### What is required:
Beginning with the line that includes "林桂法: 75.95 -> 82" and ending with the last line, print the records exactly, leaving every picture out.

==== Extracted entries ====

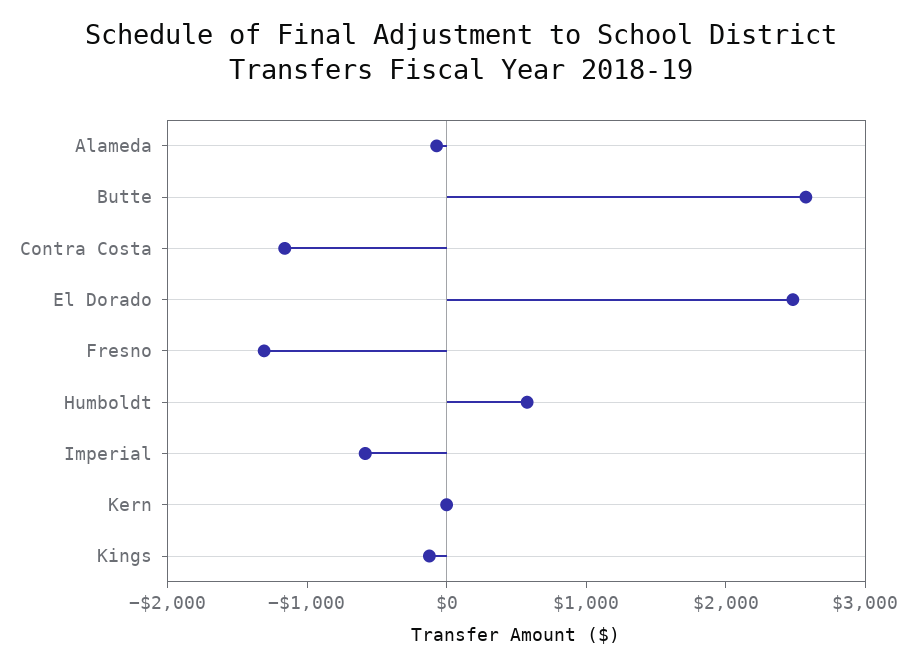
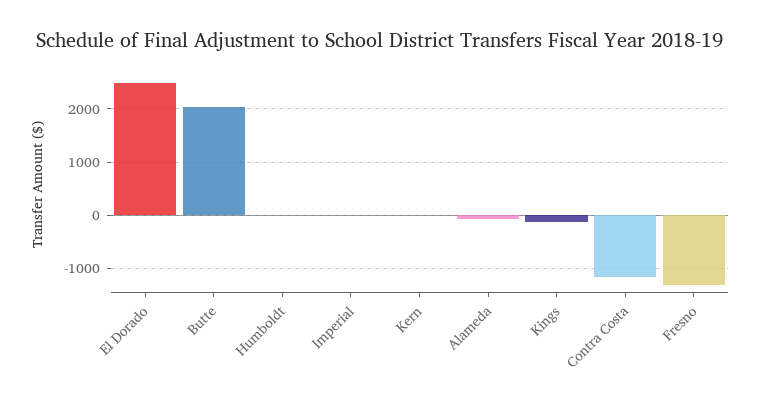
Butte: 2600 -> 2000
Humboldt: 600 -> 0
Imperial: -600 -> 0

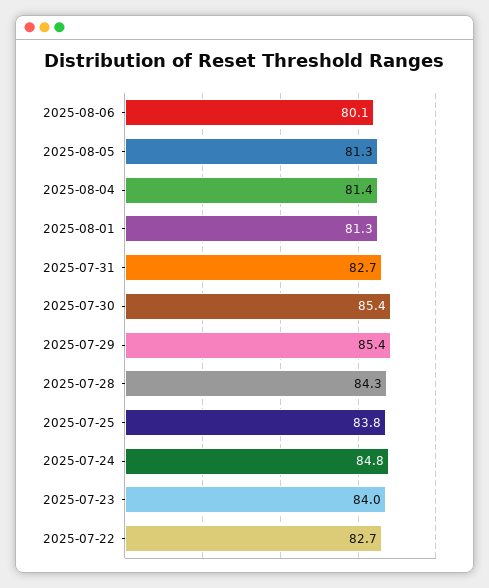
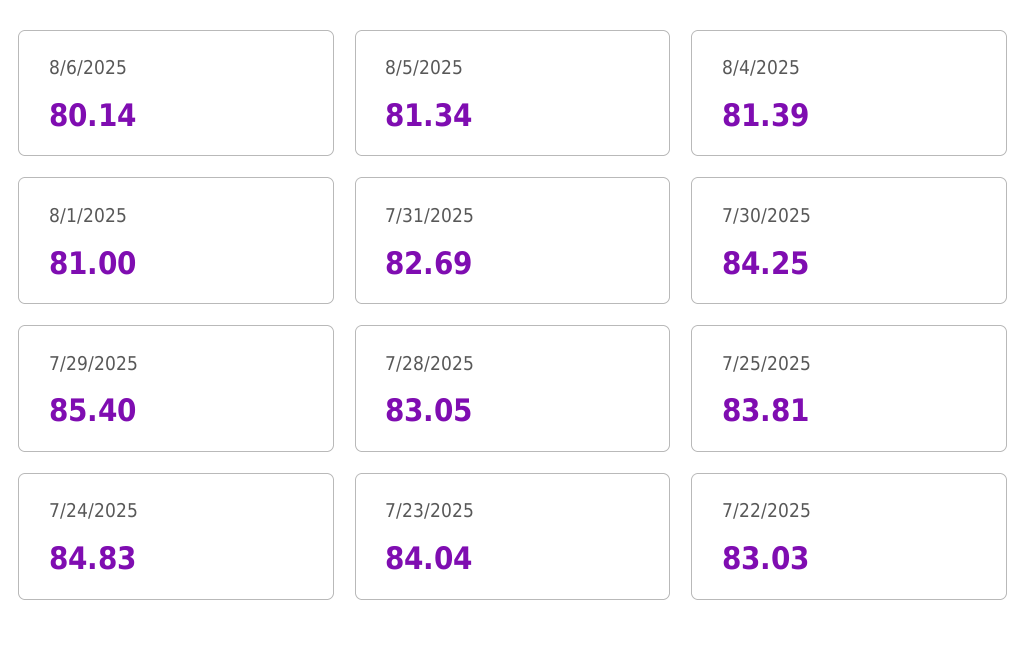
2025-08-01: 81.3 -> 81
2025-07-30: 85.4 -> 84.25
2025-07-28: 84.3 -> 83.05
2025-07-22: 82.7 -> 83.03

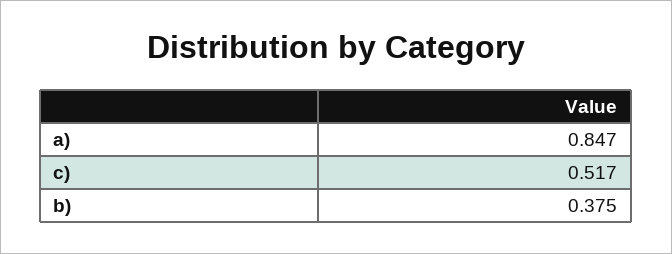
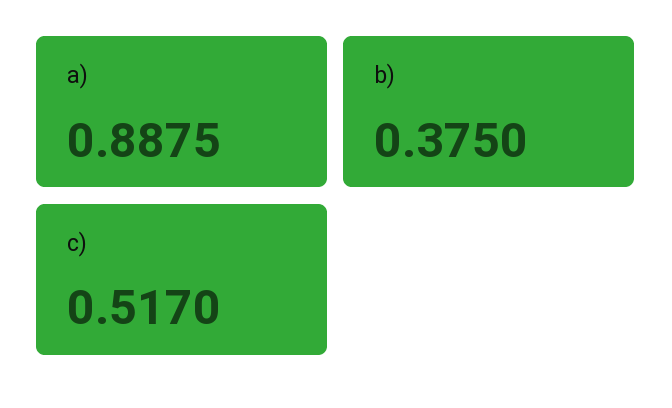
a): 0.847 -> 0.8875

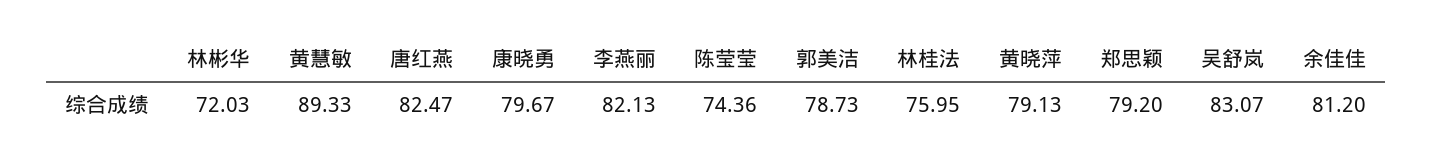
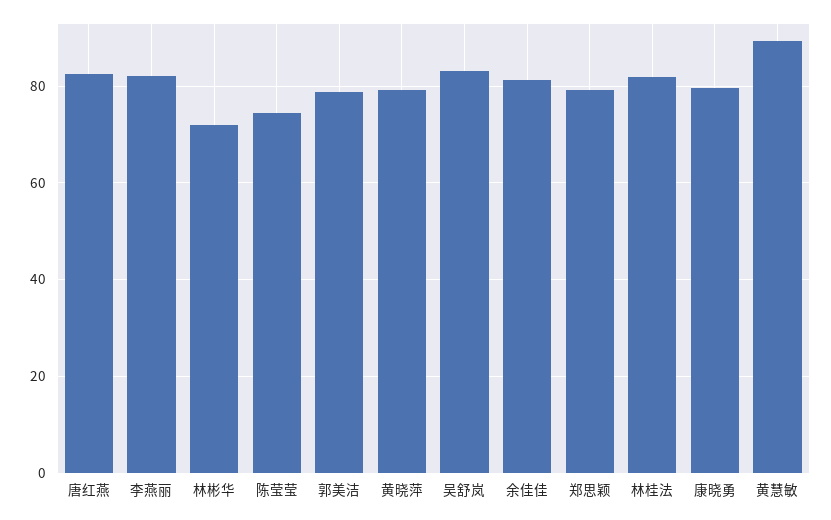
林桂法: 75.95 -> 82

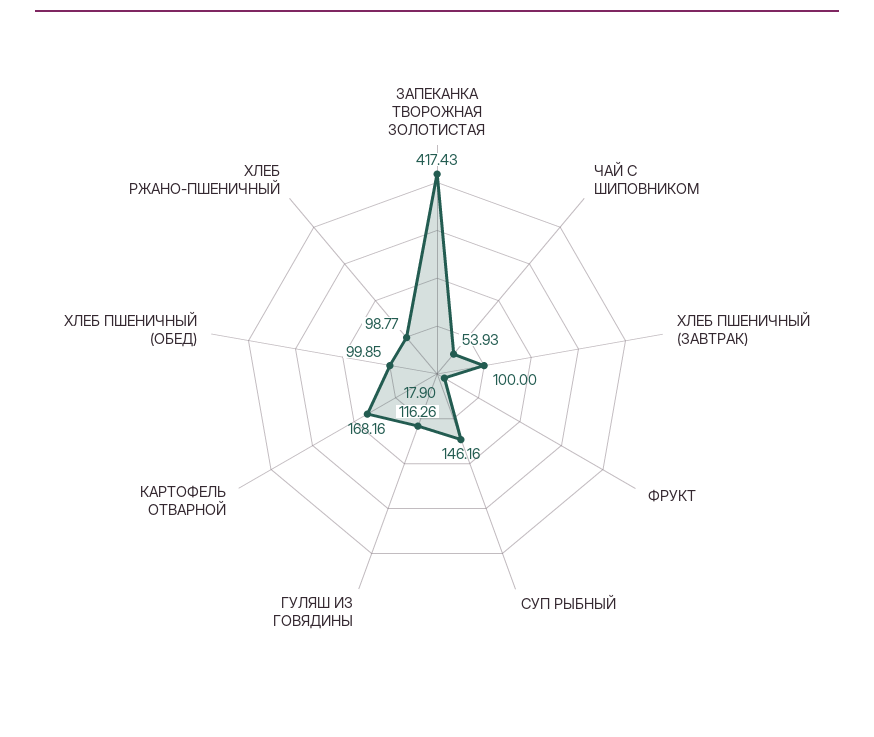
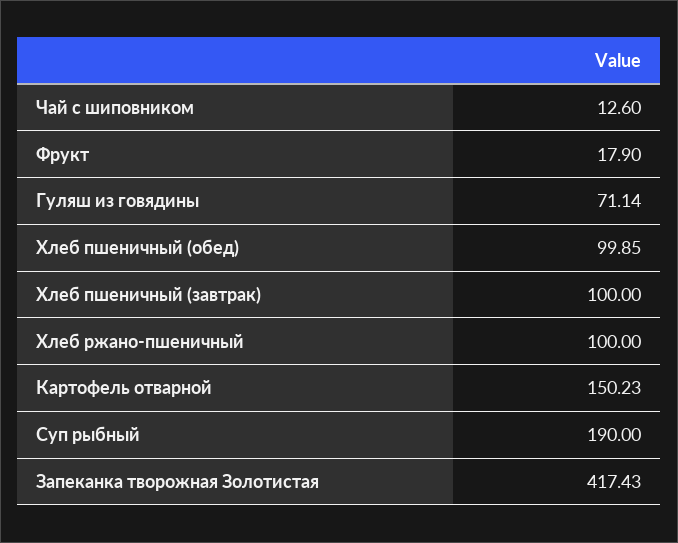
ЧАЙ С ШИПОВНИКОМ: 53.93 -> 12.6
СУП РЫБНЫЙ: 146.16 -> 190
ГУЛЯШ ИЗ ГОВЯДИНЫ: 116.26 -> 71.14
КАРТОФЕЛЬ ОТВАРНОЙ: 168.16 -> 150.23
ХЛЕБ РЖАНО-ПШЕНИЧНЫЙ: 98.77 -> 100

====

### Answer for the task:
林桂法: 75.95 -> 82

ЧАЙ С ШИПОВНИКОМ: 53.93 -> 12.6
СУП РЫБНЫЙ: 146.16 -> 190
ГУЛЯШ ИЗ ГОВЯДИНЫ: 116.26 -> 71.14
КАРТОФЕЛЬ ОТВАРНОЙ: 168.16 -> 150.23
ХЛЕБ РЖАНО-ПШЕНИЧНЫЙ: 98.77 -> 100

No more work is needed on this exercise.